§ Work to complete: Word for word, set down every record that appears below.

--- Material for this exercise ---

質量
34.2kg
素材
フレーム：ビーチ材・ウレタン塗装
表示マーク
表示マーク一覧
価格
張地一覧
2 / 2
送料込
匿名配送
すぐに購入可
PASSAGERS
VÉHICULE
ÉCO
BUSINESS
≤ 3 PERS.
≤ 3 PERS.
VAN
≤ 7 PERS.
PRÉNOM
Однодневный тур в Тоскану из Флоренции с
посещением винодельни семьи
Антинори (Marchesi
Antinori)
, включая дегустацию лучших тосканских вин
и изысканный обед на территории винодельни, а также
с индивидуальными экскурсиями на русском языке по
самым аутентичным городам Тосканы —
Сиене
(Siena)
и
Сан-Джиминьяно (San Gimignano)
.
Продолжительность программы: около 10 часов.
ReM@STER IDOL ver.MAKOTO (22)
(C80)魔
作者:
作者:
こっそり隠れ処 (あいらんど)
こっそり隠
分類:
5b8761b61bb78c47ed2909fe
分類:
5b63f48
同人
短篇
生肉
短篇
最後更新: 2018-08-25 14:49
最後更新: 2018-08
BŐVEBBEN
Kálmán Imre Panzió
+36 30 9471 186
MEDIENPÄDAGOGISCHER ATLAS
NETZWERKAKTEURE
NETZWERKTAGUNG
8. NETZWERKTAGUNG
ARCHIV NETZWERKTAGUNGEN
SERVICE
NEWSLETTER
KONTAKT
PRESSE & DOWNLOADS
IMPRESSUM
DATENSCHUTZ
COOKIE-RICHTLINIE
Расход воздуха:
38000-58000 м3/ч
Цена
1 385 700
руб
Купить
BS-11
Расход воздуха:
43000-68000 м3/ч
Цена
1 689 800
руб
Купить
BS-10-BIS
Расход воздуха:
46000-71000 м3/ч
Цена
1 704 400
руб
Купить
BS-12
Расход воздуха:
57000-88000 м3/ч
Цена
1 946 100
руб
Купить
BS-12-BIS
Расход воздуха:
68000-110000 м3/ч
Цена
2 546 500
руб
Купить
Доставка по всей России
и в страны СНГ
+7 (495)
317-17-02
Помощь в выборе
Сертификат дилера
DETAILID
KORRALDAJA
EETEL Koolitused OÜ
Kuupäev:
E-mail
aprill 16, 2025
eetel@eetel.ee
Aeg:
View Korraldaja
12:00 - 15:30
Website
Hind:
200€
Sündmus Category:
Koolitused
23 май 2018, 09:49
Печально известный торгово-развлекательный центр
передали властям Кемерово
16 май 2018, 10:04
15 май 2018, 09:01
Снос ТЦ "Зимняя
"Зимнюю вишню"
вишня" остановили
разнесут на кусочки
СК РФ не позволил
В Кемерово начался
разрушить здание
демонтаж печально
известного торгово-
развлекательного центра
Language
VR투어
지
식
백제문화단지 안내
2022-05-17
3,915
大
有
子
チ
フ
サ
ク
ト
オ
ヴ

---

§ Solution for this task:
質量
34.2kg
素材
フレーム：ビーチ材・ウレタン塗装
表示マーク
表示マーク一覧
価格
張地一覧
2 / 2
送料込
匿名配送
すぐに購入可
PASSAGERS
VÉHICULE
ÉCO
BUSINESS
≤ 3 PERS.
≤ 3 PERS.
VAN
≤ 7 PERS.
PRÉNOM
Однодневный тур в Тоскану из Флоренции с
посещением винодельни семьи
Антинори (Marchesi
Antinori)
, включая дегустацию лучших тосканских вин
и изысканный обед на территории винодельни, а также
с индивидуальными экскурсиями на русском языке по
самым аутентичным городам Тосканы —
Сиене
(Siena)
и
Сан-Джиминьяно (San Gimignano)
.
Продолжительность программы: около 10 часов.
ReM@STER IDOL ver.MAKOTO (22)
(C80)魔
作者:
作者:
こっそり隠れ処 (あいらんど)
こっそり隠
分類:
5b8761b61bb78c47ed2909fe
分類:
5b63f48
同人
短篇
生肉
短篇
最後更新: 2018-08-25 14:49
最後更新: 2018-08
BŐVEBBEN
Kálmán Imre Panzió
+36 30 9471 186
MEDIENPÄDAGOGISCHER ATLAS
NETZWERKAKTEURE
NETZWERKTAGUNG
8. NETZWERKTAGUNG
ARCHIV NETZWERKTAGUNGEN
SERVICE
NEWSLETTER
KONTAKT
PRESSE & DOWNLOADS
IMPRESSUM
DATENSCHUTZ
COOKIE-RICHTLINIE
Расход воздуха:
38000-58000 м3/ч
Цена
1 385 700
руб
Купить
BS-11
Расход воздуха:
43000-68000 м3/ч
Цена
1 689 800
руб
Купить
BS-10-BIS
Расход воздуха:
46000-71000 м3/ч
Цена
1 704 400
руб
Купить
BS-12
Расход воздуха:
57000-88000 м3/ч
Цена
1 946 100
руб
Купить
BS-12-BIS
Расход воздуха:
68000-110000 м3/ч
Цена
2 546 500
руб
Купить
Доставка по всей России
и в страны СНГ
+7 (495)
317-17-02
Помощь в выборе
Сертификат дилера
DETAILID
KORRALDAJA
EETEL Koolitused OÜ
Kuupäev:
E-mail
aprill 16, 2025
eetel@eetel.ee
Aeg:
View Korraldaja
12:00 - 15:30
Website
Hind:
200€
Sündmus Category:
Koolitused
23 май 2018, 09:49
Печально известный торгово-развлекательный центр
передали властям Кемерово
16 май 2018, 10:04
15 май 2018, 09:01
Снос ТЦ "Зимняя
"Зимнюю вишню"
вишня" остановили
разнесут на кусочки
СК РФ не позволил
В Кемерово начался
разрушить здание
демонтаж печально
известного торгово-
развлекательного центра
Language
VR투어
지
식
백제문화단지 안내
2022-05-17
3,915
大
有
子
チ
フ
サ
ク
ト
オ
ヴ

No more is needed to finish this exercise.